Only authorised persons at Hospilux S.A. who are directly involved in the processing of the aforementioned personal data may access such data ; they may also be passed on to companies in the group to which Hospilux S.A. belongs, for internal administrative purposes.
To carry out certain processing operations, Hospilux S.A. uses subcontractors with whom a specific contract has been concluded, in accordance with the European Regulation.
3. What rights do people affected by the processing of personal data have?

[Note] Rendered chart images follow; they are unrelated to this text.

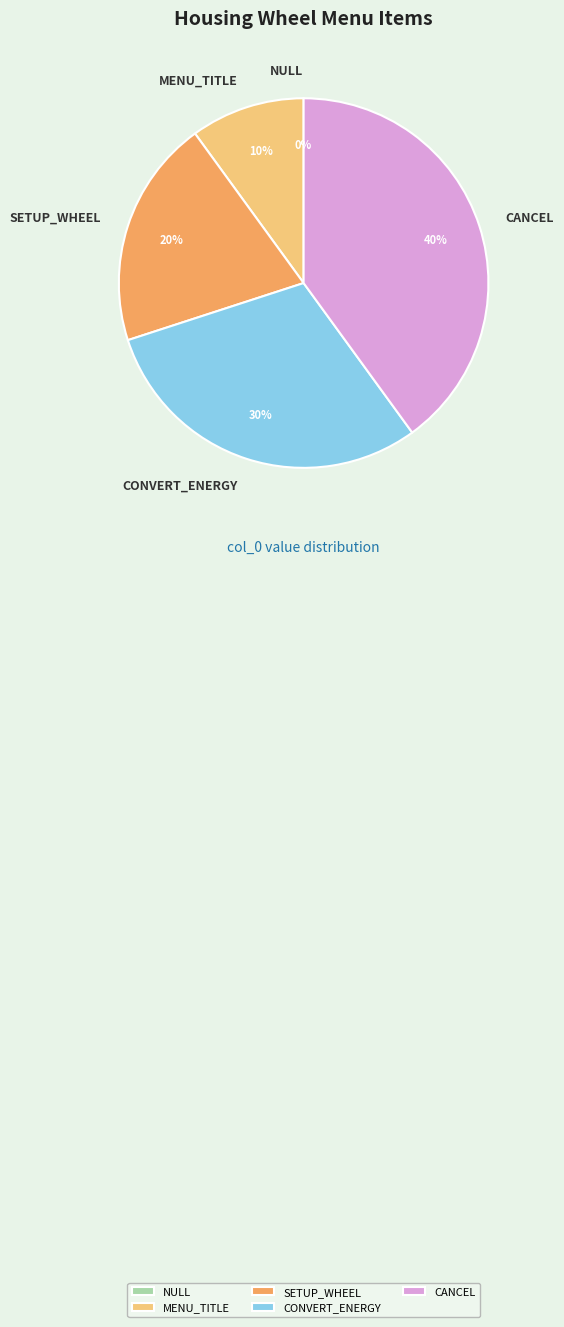

What percentage is the SETUP_WHEEL slice, to the nearest percent?

20%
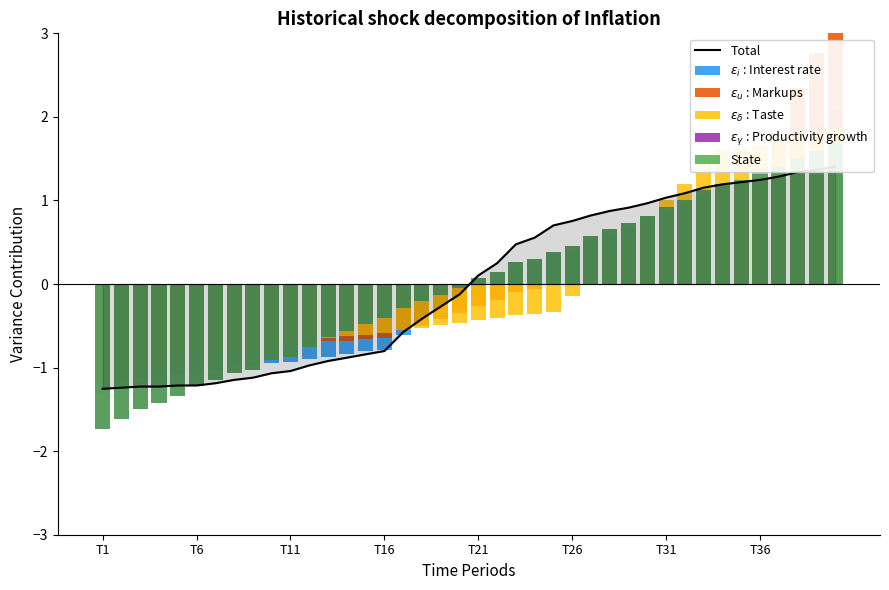

How many distinct data groups are displayed?

6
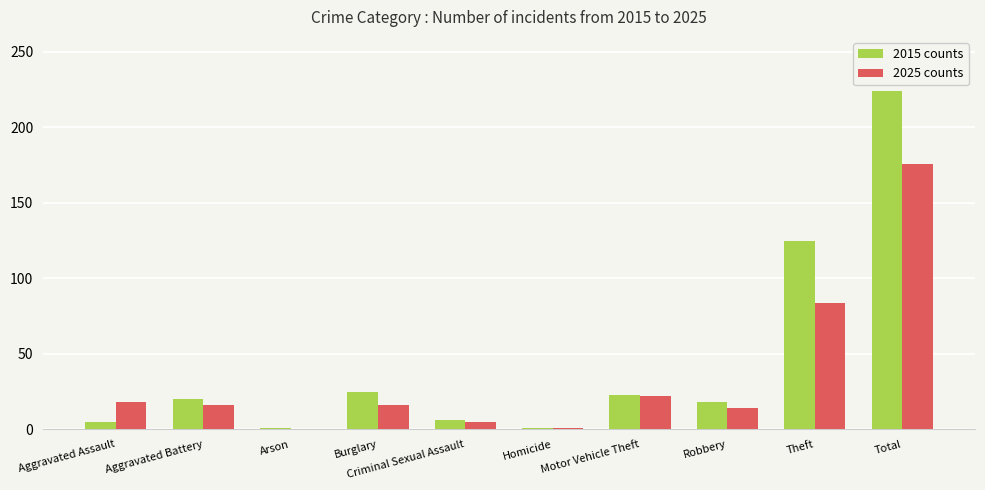

At which category is the sum across all series the highest?

Total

How can they exercise these rights?
Depending on the lawfulness of the processing in question, the data subject has the following rights:
- be informed of the existence and purposes of any processing of their personal data;
- access their personal data and ask for them to be corrected or deleted, or for the processing of their data to be restricted;
- object to the processing ;
- request the portability of personal data;
- withdraw, at any time, the consent given to Hospilux S.A. if the processing is based on its consent;
- promptly inform the Data Protection Officer of any loss or fraudulent removal (unlawful processing) of personal data;
- lodge a complaint with the Commission Nationale pour la Protection des Données if the data subject believes, after contacting the DPO of Hospilux S.A., that his or her rights have not been respected.
Hospilux S.A.'s DPO is the contact person for any request to exercise the aforementioned rights; he can be contacted by e-mail at the following address: dpo@hospilux.lu.

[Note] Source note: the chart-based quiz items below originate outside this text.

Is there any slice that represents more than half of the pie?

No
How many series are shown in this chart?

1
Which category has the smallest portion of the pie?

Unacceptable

4. Right of access to video surveillance images
Given the length of time the images are kept, the request must be sent to the DPO no later than 5 calendar days after the images are taken; it must specify the place, date and precise time of the images to be viewed (time slot of no more than a quarter of an hour), the visual characteristics of the person to enable those responsible for the processing to identify him or her on the image slots, such as gender, height, hair colour and length, clothing, etc.).

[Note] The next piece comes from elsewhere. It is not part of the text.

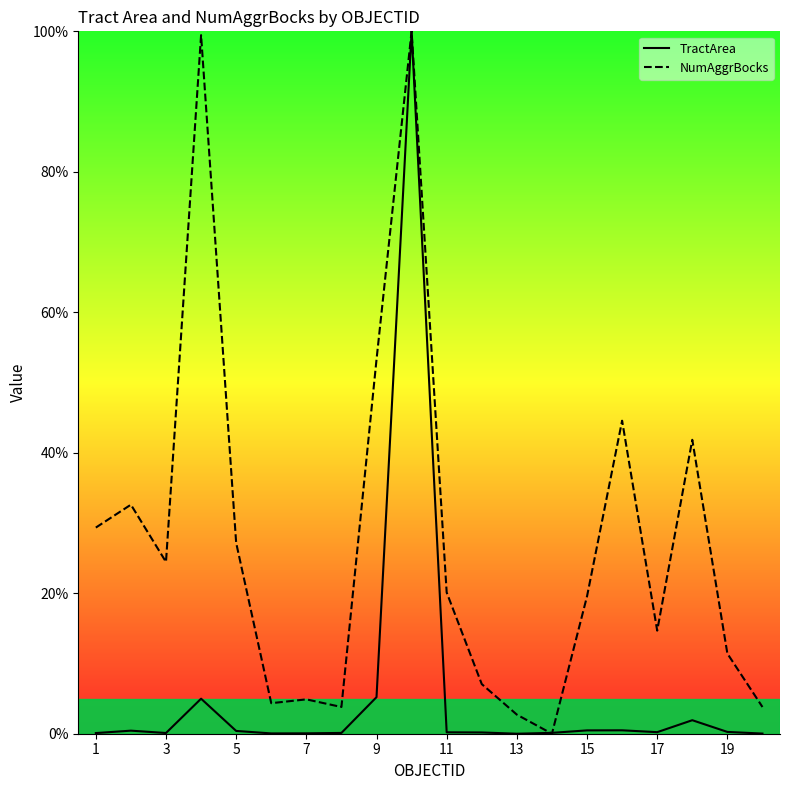

What is the value of the TractArea point at the 11th from the left?

0.2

If the request can be granted, they make an appointment for the applicant to view the video; this must take place at Hospilux S.A., in the presence of the person responsible for the video surveillance processing.
5. How secure is the data?
Hospilux S.A. takes all necessary precautions, including administrative, technical, organisational and physical measures, to protect Personal Data against loss, theft and fraudulent subtraction, as well as against unauthorised access, disclosure, alteration or destruction of Personal Data.